The story of Hunter Biden’s laptop is like a Russian doll: Just when you think you’ve come to the end of it, you peel off another layer, and it gets crazier, journalist Miranda Devine said in an Oct. 26 speech.

Devine is this semester’s Eugene C. Pulliam Distinguished Visiting Fellow in Journalism. While on campus, she taught a one-credit investigative journalism class and delivered her speech, “Hunter Biden’s Laptop from Hell,” in Plaster Auditorium.

“This was the story that the American voters deserved to know before the 2020 election and it was kept from them,” Devine said. “The American people deserve to know that despite all his professions of ignorance during the 2020 election campaign, Joe Biden was intimately involved in his family’s influence-peddling scheme around the world that garnered them millions of dollars from America’s adversaries.”

Devine said she received a text from Rudy Giuliani that said he had approximately 40,000 emails, at least 1,000 texts, and hundreds of photographs and videos involving Hunter Biden.

Devine went through all the files in Biden’s laptop that was abandoned in Delaware. She broke the Hunter Biden story in the New York Post on Oct. 14, 2020. In the article, she explained how a corrupt Ukrainian energy company had been paying Hunter Biden $1 million per year to sit on their board when Joe Biden was vice president. After Joe Biden ceased to be vice president, Hunter Biden’s salary was cut in half.

“I only talk to people who tell the truth because they’re the only people worth talking to,” Devine said.

Devine said government agencies pressured social media outlets to censor her article before the 2020 presidential election.

“When the social media companies censored the New York Post, they were not doing that alone. They were doing it at the behest of the FBI,” Devine said. “The FBI had basically shaped them before the election, warning them about Russian disinformation, so the minute they saw our story, they were suspicious. They were primed to be suspicious.”

Freshman Megan Li took Devine’s one-credit class and said she enjoyed learning from Devine.

“Every time I hear the story of Hunter Biden’s laptop, I am continually surprised by how many people are involved and how large the scale of the operation is in our own government,” Li said.

Devine credited Americans for standing firm in their founding ideals.

America is alone in the world, Devine said.

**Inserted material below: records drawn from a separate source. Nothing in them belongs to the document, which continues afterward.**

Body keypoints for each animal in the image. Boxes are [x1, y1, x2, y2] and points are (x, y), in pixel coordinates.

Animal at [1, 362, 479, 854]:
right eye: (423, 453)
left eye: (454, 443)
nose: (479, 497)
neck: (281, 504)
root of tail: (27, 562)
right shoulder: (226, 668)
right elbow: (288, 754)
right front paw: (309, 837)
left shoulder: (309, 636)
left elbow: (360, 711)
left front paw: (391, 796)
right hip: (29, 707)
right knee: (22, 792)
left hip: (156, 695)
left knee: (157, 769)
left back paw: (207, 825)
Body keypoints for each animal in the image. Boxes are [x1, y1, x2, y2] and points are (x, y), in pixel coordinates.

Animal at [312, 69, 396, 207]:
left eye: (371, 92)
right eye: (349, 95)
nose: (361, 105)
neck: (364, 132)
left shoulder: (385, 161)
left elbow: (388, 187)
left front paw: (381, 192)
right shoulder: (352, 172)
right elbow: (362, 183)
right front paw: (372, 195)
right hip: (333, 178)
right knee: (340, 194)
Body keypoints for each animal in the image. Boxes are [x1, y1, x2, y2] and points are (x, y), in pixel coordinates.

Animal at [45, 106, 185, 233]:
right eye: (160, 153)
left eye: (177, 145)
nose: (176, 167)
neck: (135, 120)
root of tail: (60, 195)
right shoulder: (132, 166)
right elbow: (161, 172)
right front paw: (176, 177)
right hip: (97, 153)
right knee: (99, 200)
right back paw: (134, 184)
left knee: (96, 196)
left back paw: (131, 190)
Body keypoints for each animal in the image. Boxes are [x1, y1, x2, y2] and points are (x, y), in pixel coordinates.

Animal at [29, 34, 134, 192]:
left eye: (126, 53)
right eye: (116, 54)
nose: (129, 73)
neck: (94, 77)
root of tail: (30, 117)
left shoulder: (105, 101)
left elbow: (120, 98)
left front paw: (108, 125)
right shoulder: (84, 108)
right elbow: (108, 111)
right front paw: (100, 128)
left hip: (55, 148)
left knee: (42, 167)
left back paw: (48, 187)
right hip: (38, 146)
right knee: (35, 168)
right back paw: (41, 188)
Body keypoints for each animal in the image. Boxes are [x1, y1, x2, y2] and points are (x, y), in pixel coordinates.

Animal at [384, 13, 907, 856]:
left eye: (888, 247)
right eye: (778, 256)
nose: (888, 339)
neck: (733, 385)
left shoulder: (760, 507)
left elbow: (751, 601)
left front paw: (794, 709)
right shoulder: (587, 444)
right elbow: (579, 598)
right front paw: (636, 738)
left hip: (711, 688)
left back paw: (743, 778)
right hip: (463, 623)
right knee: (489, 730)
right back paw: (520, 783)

America’s DNA from the founding and the Constitution push back against tyranny when the rest of the world pushes toward it by encouraging free speech and education.

Freshman Alessia Sandala said her biggest takeaway from the speech is the amount of corruption in the government.

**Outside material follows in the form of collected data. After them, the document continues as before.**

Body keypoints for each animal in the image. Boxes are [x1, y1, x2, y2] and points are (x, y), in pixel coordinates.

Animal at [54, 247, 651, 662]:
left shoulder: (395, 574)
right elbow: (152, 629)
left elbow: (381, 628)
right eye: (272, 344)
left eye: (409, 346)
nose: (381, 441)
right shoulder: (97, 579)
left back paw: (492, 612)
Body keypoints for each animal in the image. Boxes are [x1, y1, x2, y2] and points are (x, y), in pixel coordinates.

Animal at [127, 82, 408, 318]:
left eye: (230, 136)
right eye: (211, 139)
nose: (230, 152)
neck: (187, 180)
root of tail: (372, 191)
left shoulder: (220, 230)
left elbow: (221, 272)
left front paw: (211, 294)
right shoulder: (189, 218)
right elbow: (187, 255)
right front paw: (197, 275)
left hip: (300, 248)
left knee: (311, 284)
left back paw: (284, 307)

“A lot of the corruption happens behind closed doors,” Sandala said. “You don’t see any of it and you don’t hear of it. A lot of times, it seems kind of hopeless that nobody’s really trying to fix it, but just seeing Miranda trying to go after it is an inspiration.”

Devine said America is the seed of pushback against tyranny. 

“At Hillsdale you’re creating or forming the young people that are going to have to rescue these institutions,” Devine said. “You’re equipping them with the tools they need to do that, to replenish the moral capital that’s been squandered by their forebears.”